- _DATA FOR REVIEW_:
● ● ●

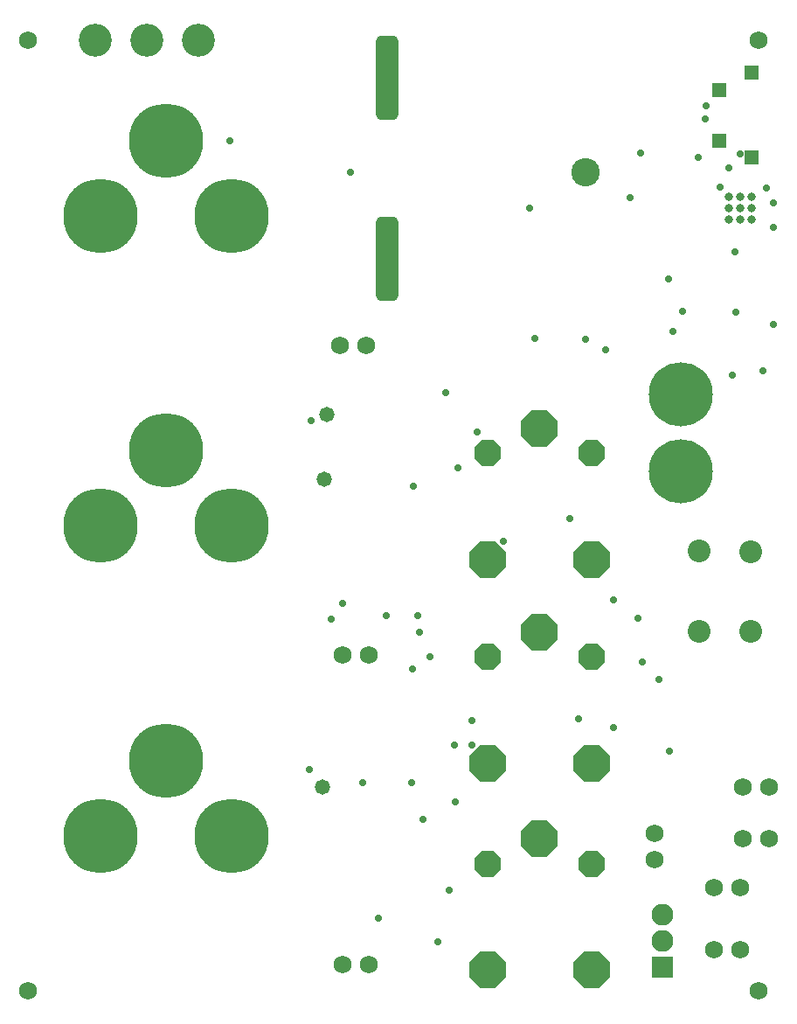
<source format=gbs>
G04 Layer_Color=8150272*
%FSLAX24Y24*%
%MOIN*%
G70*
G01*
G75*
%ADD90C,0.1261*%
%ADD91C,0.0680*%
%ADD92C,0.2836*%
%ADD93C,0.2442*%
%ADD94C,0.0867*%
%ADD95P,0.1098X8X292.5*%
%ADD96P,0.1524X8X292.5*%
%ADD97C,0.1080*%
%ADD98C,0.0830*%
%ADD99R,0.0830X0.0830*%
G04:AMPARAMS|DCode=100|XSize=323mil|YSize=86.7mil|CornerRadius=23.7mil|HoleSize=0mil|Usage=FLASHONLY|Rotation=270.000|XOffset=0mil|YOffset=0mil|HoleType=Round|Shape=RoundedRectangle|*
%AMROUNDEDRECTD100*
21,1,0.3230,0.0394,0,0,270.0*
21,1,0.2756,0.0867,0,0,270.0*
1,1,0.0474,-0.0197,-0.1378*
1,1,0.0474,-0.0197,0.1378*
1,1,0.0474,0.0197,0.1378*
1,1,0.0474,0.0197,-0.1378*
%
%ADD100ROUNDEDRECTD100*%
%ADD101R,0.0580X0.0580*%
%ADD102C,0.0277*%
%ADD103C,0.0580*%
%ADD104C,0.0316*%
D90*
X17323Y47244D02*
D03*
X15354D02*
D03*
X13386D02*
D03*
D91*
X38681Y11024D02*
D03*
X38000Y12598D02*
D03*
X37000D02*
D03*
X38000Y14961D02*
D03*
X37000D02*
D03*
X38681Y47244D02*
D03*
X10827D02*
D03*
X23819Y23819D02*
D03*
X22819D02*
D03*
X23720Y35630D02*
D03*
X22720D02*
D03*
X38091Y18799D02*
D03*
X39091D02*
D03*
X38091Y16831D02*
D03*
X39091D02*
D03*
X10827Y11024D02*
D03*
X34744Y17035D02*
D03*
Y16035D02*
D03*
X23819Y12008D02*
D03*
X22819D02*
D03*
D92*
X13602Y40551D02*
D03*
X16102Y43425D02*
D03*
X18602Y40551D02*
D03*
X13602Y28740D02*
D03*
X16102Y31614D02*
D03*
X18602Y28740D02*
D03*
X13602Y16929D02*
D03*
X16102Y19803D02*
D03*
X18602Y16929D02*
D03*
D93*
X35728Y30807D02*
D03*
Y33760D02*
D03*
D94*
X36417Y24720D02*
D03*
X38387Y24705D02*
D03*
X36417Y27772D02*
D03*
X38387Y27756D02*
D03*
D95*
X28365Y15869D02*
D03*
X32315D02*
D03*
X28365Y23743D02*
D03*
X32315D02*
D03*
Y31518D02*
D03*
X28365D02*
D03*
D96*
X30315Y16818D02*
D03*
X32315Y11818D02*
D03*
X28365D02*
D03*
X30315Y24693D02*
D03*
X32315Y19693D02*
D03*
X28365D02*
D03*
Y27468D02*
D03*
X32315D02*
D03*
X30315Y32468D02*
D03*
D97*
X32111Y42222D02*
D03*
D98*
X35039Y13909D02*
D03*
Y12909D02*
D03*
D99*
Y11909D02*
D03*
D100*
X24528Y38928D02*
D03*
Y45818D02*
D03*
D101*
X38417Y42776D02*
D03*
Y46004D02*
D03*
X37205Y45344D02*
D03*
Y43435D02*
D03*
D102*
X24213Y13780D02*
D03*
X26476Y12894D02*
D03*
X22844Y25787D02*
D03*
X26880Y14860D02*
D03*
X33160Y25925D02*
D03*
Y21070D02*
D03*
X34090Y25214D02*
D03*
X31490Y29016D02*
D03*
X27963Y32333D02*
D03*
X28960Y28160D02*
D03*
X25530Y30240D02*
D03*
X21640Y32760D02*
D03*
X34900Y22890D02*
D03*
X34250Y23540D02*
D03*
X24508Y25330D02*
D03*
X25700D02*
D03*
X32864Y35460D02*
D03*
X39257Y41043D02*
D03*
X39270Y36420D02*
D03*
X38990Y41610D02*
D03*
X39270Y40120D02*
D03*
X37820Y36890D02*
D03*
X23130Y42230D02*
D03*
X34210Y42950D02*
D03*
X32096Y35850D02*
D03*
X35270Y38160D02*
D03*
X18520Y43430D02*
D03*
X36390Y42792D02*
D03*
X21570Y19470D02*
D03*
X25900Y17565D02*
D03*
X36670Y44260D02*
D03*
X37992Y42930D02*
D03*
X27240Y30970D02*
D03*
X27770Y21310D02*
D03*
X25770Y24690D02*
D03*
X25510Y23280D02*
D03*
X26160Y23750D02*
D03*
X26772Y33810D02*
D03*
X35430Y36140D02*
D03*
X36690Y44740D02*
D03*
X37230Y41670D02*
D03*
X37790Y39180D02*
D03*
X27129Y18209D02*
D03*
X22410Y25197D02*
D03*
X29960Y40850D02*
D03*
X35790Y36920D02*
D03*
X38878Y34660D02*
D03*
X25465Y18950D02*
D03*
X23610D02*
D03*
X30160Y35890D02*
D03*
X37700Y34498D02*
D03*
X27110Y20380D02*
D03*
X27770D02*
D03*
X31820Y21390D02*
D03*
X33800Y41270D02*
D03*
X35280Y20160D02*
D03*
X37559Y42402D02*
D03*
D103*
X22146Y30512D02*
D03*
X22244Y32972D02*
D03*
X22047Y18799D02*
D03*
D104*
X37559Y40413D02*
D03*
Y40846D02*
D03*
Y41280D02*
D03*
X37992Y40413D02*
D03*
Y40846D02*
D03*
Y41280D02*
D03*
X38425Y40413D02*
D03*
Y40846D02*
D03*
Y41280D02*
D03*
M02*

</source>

● ● ●

- _TASK STATEMENT_:
Restate each of the entries above word for word and skip every image.

- _SOLUTION FOR THIS TASK_:
<source format=gbs>
G04 Layer_Color=8150272*
%FSLAX24Y24*%
%MOIN*%
G70*
G01*
G75*
%ADD90C,0.1261*%
%ADD91C,0.0680*%
%ADD92C,0.2836*%
%ADD93C,0.2442*%
%ADD94C,0.0867*%
%ADD95P,0.1098X8X292.5*%
%ADD96P,0.1524X8X292.5*%
%ADD97C,0.1080*%
%ADD98C,0.0830*%
%ADD99R,0.0830X0.0830*%
G04:AMPARAMS|DCode=100|XSize=323mil|YSize=86.7mil|CornerRadius=23.7mil|HoleSize=0mil|Usage=FLASHONLY|Rotation=270.000|XOffset=0mil|YOffset=0mil|HoleType=Round|Shape=RoundedRectangle|*
%AMROUNDEDRECTD100*
21,1,0.3230,0.0394,0,0,270.0*
21,1,0.2756,0.0867,0,0,270.0*
1,1,0.0474,-0.0197,-0.1378*
1,1,0.0474,-0.0197,0.1378*
1,1,0.0474,0.0197,0.1378*
1,1,0.0474,0.0197,-0.1378*
%
%ADD100ROUNDEDRECTD100*%
%ADD101R,0.0580X0.0580*%
%ADD102C,0.0277*%
%ADD103C,0.0580*%
%ADD104C,0.0316*%
D90*
X17323Y47244D02*
D03*
X15354D02*
D03*
X13386D02*
D03*
D91*
X38681Y11024D02*
D03*
X38000Y12598D02*
D03*
X37000D02*
D03*
X38000Y14961D02*
D03*
X37000D02*
D03*
X38681Y47244D02*
D03*
X10827D02*
D03*
X23819Y23819D02*
D03*
X22819D02*
D03*
X23720Y35630D02*
D03*
X22720D02*
D03*
X38091Y18799D02*
D03*
X39091D02*
D03*
X38091Y16831D02*
D03*
X39091D02*
D03*
X10827Y11024D02*
D03*
X34744Y17035D02*
D03*
Y16035D02*
D03*
X23819Y12008D02*
D03*
X22819D02*
D03*
D92*
X13602Y40551D02*
D03*
X16102Y43425D02*
D03*
X18602Y40551D02*
D03*
X13602Y28740D02*
D03*
X16102Y31614D02*
D03*
X18602Y28740D02*
D03*
X13602Y16929D02*
D03*
X16102Y19803D02*
D03*
X18602Y16929D02*
D03*
D93*
X35728Y30807D02*
D03*
Y33760D02*
D03*
D94*
X36417Y24720D02*
D03*
X38387Y24705D02*
D03*
X36417Y27772D02*
D03*
X38387Y27756D02*
D03*
D95*
X28365Y15869D02*
D03*
X32315D02*
D03*
X28365Y23743D02*
D03*
X32315D02*
D03*
Y31518D02*
D03*
X28365D02*
D03*
D96*
X30315Y16818D02*
D03*
X32315Y11818D02*
D03*
X28365D02*
D03*
X30315Y24693D02*
D03*
X32315Y19693D02*
D03*
X28365D02*
D03*
Y27468D02*
D03*
X32315D02*
D03*
X30315Y32468D02*
D03*
D97*
X32111Y42222D02*
D03*
D98*
X35039Y13909D02*
D03*
Y12909D02*
D03*
D99*
Y11909D02*
D03*
D100*
X24528Y38928D02*
D03*
Y45818D02*
D03*
D101*
X38417Y42776D02*
D03*
Y46004D02*
D03*
X37205Y45344D02*
D03*
Y43435D02*
D03*
D102*
X24213Y13780D02*
D03*
X26476Y12894D02*
D03*
X22844Y25787D02*
D03*
X26880Y14860D02*
D03*
X33160Y25925D02*
D03*
Y21070D02*
D03*
X34090Y25214D02*
D03*
X31490Y29016D02*
D03*
X27963Y32333D02*
D03*
X28960Y28160D02*
D03*
X25530Y30240D02*
D03*
X21640Y32760D02*
D03*
X34900Y22890D02*
D03*
X34250Y23540D02*
D03*
X24508Y25330D02*
D03*
X25700D02*
D03*
X32864Y35460D02*
D03*
X39257Y41043D02*
D03*
X39270Y36420D02*
D03*
X38990Y41610D02*
D03*
X39270Y40120D02*
D03*
X37820Y36890D02*
D03*
X23130Y42230D02*
D03*
X34210Y42950D02*
D03*
X32096Y35850D02*
D03*
X35270Y38160D02*
D03*
X18520Y43430D02*
D03*
X36390Y42792D02*
D03*
X21570Y19470D02*
D03*
X25900Y17565D02*
D03*
X36670Y44260D02*
D03*
X37992Y42930D02*
D03*
X27240Y30970D02*
D03*
X27770Y21310D02*
D03*
X25770Y24690D02*
D03*
X25510Y23280D02*
D03*
X26160Y23750D02*
D03*
X26772Y33810D02*
D03*
X35430Y36140D02*
D03*
X36690Y44740D02*
D03*
X37230Y41670D02*
D03*
X37790Y39180D02*
D03*
X27129Y18209D02*
D03*
X22410Y25197D02*
D03*
X29960Y40850D02*
D03*
X35790Y36920D02*
D03*
X38878Y34660D02*
D03*
X25465Y18950D02*
D03*
X23610D02*
D03*
X30160Y35890D02*
D03*
X37700Y34498D02*
D03*
X27110Y20380D02*
D03*
X27770D02*
D03*
X31820Y21390D02*
D03*
X33800Y41270D02*
D03*
X35280Y20160D02*
D03*
X37559Y42402D02*
D03*
D103*
X22146Y30512D02*
D03*
X22244Y32972D02*
D03*
X22047Y18799D02*
D03*
D104*
X37559Y40413D02*
D03*
Y40846D02*
D03*
Y41280D02*
D03*
X37992Y40413D02*
D03*
Y40846D02*
D03*
Y41280D02*
D03*
X38425Y40413D02*
D03*
Y40846D02*
D03*
Y41280D02*
D03*
M02*

</source>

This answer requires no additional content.